#### [WHAT THIS TASK INVOLVES]
Set down each line of the material that follows, exactly, with no pictures.

#### [DATA SEGMENT]

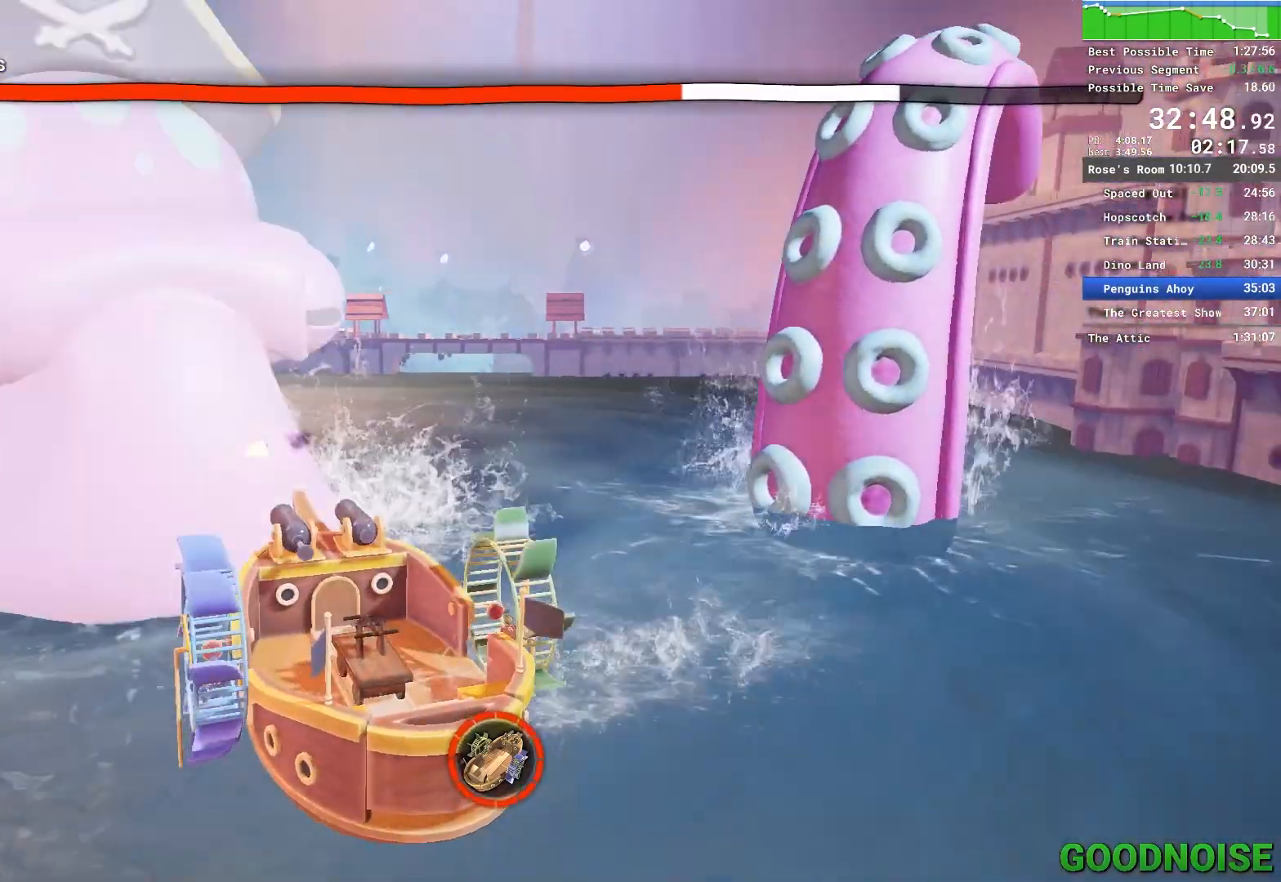
{"keys": ["s"], "mouse": ["left"], "events": [[33, "mouse_left", "up"], [133, "mouse_left", "down"]]}
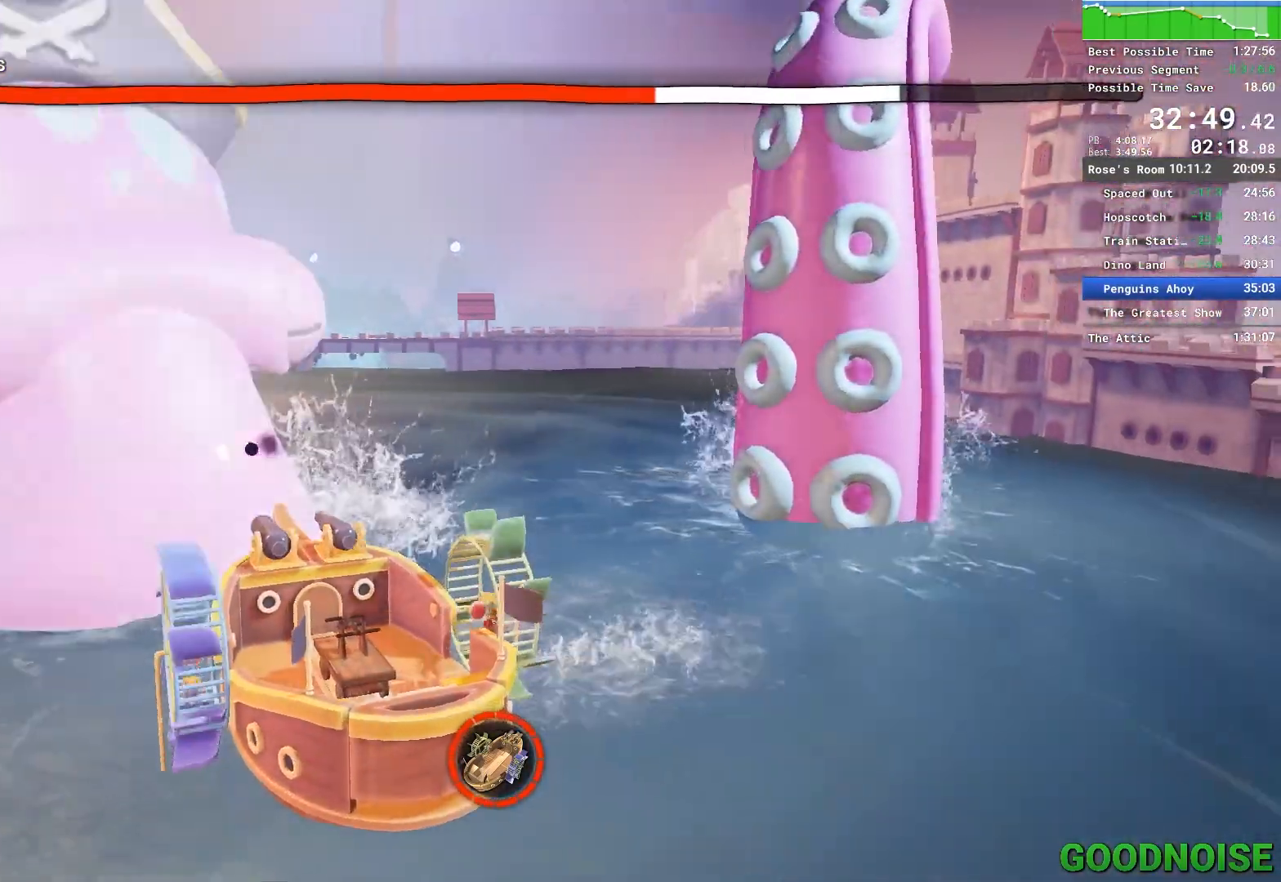
{"keys": ["s"], "mouse": ["left"], "events": [[133, "mouse_left", "up"], [250, "mouse_left", "down"]]}
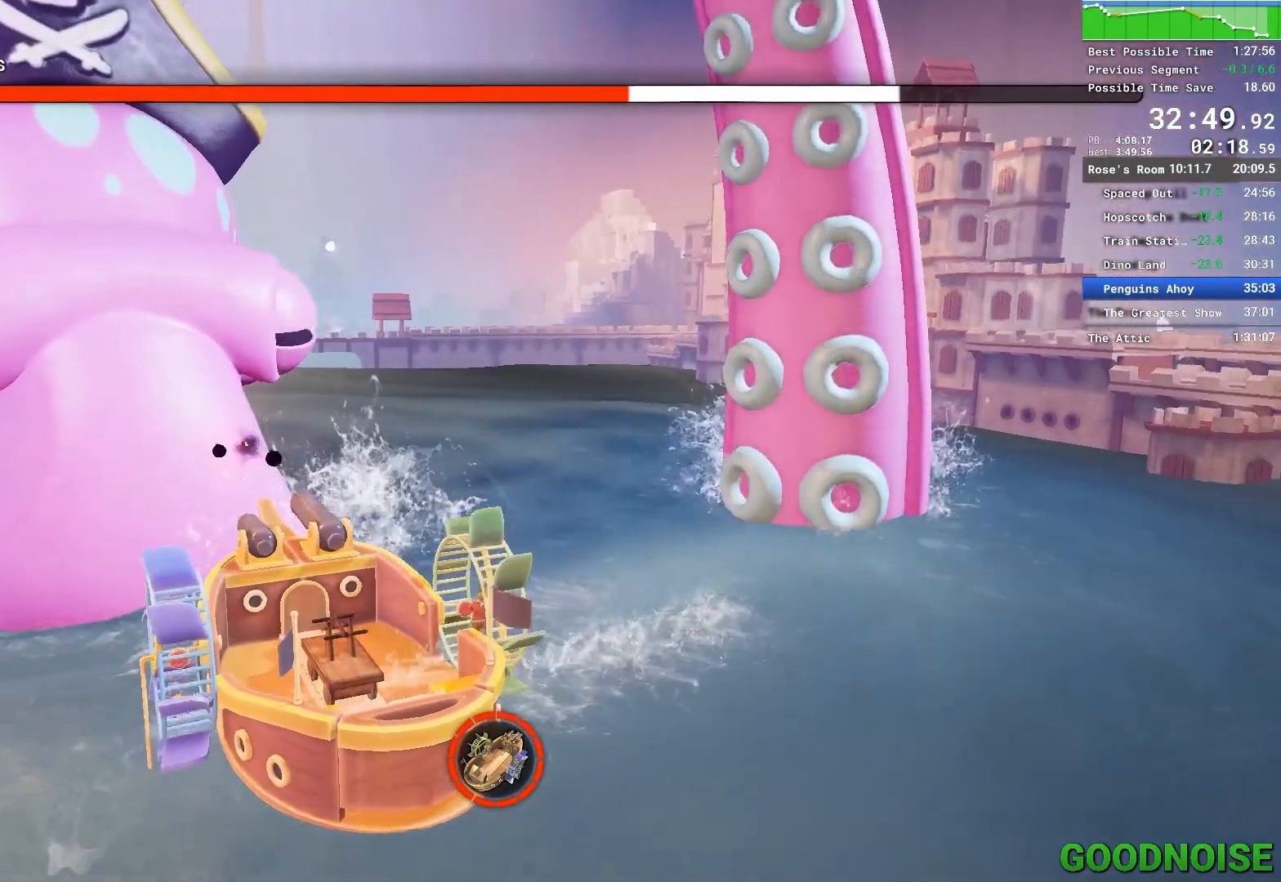
{"keys": ["s"], "mouse": ["left"], "events": [[300, "mouse_left", "up"], [400, "mouse_left", "down"]]}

#### [SOLUTION]
{"keys": ["s"], "mouse": ["left"], "events": [[33, "mouse_left", "up"], [133, "mouse_left", "down"]]}
{"keys": ["s"], "mouse": ["left"], "events": [[133, "mouse_left", "up"], [250, "mouse_left", "down"]]}
{"keys": ["s"], "mouse": ["left"], "events": [[300, "mouse_left", "up"], [400, "mouse_left", "down"]]}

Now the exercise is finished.